I know we're almost all struggling to some degree. There's too much need and not enough to meet it. I don't begrudge anyone who isn't able or simply doesn't want to pay more than they already are. If $10 a month doesn't feel doable for you for whatever reason, that's absolutely fine. I'm unbelievably grateful for everything I've already been given. But if you do want to continue to pay and you have the $10 a month, I would love it if you would go here and resubscribe. I'm sorry there isn't a less clunky and inconvenient method, but this was the best way I could think of to do it without automatically charging everyone and making them cancel if they didn't want to pay anymore. My initial goal was to provide a pay what you want option, but I wasn't able to do that and make it a recurring monthly payment, so instead I've canceled everyone's $5 a month payments and you can either create a new one or remain subscribed only to the free monthly version.
If you choose the latter option but you still want to throw something my way, you can do that on Ko-fi. It's a one-off payment of $3 or more and even that little bit helps. Thank you, truly, for every single dollar. And thank you for subscribing at all, for wanting to read my words at all, even if it's once a month for free. I'm never not amazed that so many people care what I have to say, as personal and specific to me as it often is. I love writing and it's the only thing I feel like I'm actually good at, and to have other people think so too, to a degree that they would have my words sent directly to their inboxes week in and week out, is the dream. Even if this doesn't end up being financially viable for me on a long term basis, I'm still going to keep writing and trying to connect in the ways I know how, and I'm very proud of the things I've written here so far.

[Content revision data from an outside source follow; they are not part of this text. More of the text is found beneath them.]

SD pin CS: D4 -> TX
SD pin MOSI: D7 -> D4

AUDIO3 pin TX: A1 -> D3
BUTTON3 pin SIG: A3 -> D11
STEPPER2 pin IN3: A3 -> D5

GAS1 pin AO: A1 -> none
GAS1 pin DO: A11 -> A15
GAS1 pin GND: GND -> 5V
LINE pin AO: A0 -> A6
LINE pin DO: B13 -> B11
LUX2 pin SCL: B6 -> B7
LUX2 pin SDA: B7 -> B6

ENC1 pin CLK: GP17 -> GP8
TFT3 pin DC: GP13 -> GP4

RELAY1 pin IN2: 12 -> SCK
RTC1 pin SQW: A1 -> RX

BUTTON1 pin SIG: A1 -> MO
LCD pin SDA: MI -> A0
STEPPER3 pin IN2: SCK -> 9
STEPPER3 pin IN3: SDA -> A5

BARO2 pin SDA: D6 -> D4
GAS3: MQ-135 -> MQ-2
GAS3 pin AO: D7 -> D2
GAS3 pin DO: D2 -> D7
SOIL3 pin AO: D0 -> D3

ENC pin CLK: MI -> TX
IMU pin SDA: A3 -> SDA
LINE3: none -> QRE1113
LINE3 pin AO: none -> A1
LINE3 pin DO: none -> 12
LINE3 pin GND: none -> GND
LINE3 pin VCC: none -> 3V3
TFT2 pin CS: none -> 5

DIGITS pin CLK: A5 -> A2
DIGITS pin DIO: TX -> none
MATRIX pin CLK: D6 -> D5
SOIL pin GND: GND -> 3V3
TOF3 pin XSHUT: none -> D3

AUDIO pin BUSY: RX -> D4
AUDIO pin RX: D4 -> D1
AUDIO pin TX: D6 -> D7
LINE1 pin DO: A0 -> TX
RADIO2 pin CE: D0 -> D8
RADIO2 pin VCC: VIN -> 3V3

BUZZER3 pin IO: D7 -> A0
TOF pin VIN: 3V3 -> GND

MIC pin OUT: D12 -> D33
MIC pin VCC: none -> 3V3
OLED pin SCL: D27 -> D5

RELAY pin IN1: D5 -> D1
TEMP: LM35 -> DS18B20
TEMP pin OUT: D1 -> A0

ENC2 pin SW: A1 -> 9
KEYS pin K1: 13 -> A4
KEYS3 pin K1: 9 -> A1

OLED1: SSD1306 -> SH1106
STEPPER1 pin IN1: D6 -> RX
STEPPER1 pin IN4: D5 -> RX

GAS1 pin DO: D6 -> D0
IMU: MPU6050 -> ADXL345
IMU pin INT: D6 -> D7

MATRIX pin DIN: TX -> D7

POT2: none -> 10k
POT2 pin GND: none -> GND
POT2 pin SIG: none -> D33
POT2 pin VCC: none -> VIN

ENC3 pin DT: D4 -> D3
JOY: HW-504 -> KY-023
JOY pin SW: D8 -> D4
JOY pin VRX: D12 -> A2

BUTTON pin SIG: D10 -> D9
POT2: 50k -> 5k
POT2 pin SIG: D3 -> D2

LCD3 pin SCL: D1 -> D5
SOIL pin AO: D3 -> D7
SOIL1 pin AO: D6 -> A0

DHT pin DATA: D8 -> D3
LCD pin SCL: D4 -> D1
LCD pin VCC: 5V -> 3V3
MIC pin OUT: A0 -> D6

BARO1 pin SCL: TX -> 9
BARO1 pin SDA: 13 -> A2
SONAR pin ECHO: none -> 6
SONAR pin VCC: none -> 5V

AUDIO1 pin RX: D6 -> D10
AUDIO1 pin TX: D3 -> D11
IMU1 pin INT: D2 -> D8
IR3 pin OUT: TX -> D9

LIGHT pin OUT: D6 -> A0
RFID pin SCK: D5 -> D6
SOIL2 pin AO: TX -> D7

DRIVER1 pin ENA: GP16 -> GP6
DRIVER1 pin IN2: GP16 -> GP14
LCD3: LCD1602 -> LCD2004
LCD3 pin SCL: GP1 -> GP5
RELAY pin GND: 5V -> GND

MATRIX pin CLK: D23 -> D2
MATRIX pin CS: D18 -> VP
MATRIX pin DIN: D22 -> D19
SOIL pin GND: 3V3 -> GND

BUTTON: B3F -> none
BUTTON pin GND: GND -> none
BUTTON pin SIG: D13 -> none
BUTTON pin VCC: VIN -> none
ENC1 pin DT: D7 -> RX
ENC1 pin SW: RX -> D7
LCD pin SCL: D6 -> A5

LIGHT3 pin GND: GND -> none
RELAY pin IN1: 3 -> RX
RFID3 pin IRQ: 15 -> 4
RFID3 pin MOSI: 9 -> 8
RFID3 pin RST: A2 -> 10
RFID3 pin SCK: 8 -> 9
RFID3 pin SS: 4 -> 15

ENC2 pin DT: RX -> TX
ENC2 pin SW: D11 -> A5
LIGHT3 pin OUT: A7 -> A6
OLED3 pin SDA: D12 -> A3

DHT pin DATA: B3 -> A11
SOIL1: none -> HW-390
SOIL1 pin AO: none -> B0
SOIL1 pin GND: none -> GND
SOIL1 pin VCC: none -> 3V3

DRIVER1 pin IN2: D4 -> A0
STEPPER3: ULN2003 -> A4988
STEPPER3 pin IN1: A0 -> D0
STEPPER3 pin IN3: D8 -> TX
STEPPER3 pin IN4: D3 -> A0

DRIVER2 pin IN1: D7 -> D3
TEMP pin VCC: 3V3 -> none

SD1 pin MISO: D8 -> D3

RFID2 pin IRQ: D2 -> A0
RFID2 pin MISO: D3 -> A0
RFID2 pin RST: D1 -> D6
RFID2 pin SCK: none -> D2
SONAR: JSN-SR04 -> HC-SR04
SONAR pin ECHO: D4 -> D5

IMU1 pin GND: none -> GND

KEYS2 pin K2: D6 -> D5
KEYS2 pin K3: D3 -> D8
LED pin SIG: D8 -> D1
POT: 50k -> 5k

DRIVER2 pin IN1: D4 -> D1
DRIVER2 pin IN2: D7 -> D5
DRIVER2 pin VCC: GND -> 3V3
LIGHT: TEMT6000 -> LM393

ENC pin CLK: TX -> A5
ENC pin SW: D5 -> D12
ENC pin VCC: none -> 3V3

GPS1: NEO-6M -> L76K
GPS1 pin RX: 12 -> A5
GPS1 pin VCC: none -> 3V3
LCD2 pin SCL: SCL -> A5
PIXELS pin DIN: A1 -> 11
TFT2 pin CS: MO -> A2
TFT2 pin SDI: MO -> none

I am, as I've mentioned before, bad at follow-through. My digital history is a graveyard of projects I've begun and abandoned, because generating ideas is much easier for me than sticking with them. But I've done this newsletter every week for eight months, and that's tremendous and it's been so fun and fulfilling. If I could find a wealthy patron of the arts who wanted to finance my writing so I could focus on it and also live in the style to which I would like to become accustomed, that would solve all my problems. If you know one, send them my way. In the meantime, we'll try this for a while. $10 a month for four posts, one free and three paid. It sounds like a lot to me, but I'm not good at accurately judging the value of my own work, so you decide.
I promise we're almost done with these housekeeping posts. Working out the kinks is taking some time, but my hope is that once it's done, I'll be able to go back to focusing on the fun things. Playlists and recommendations and feelings and poetry and everything else that makes life worth living. I just have to make sure that I can afford to live it.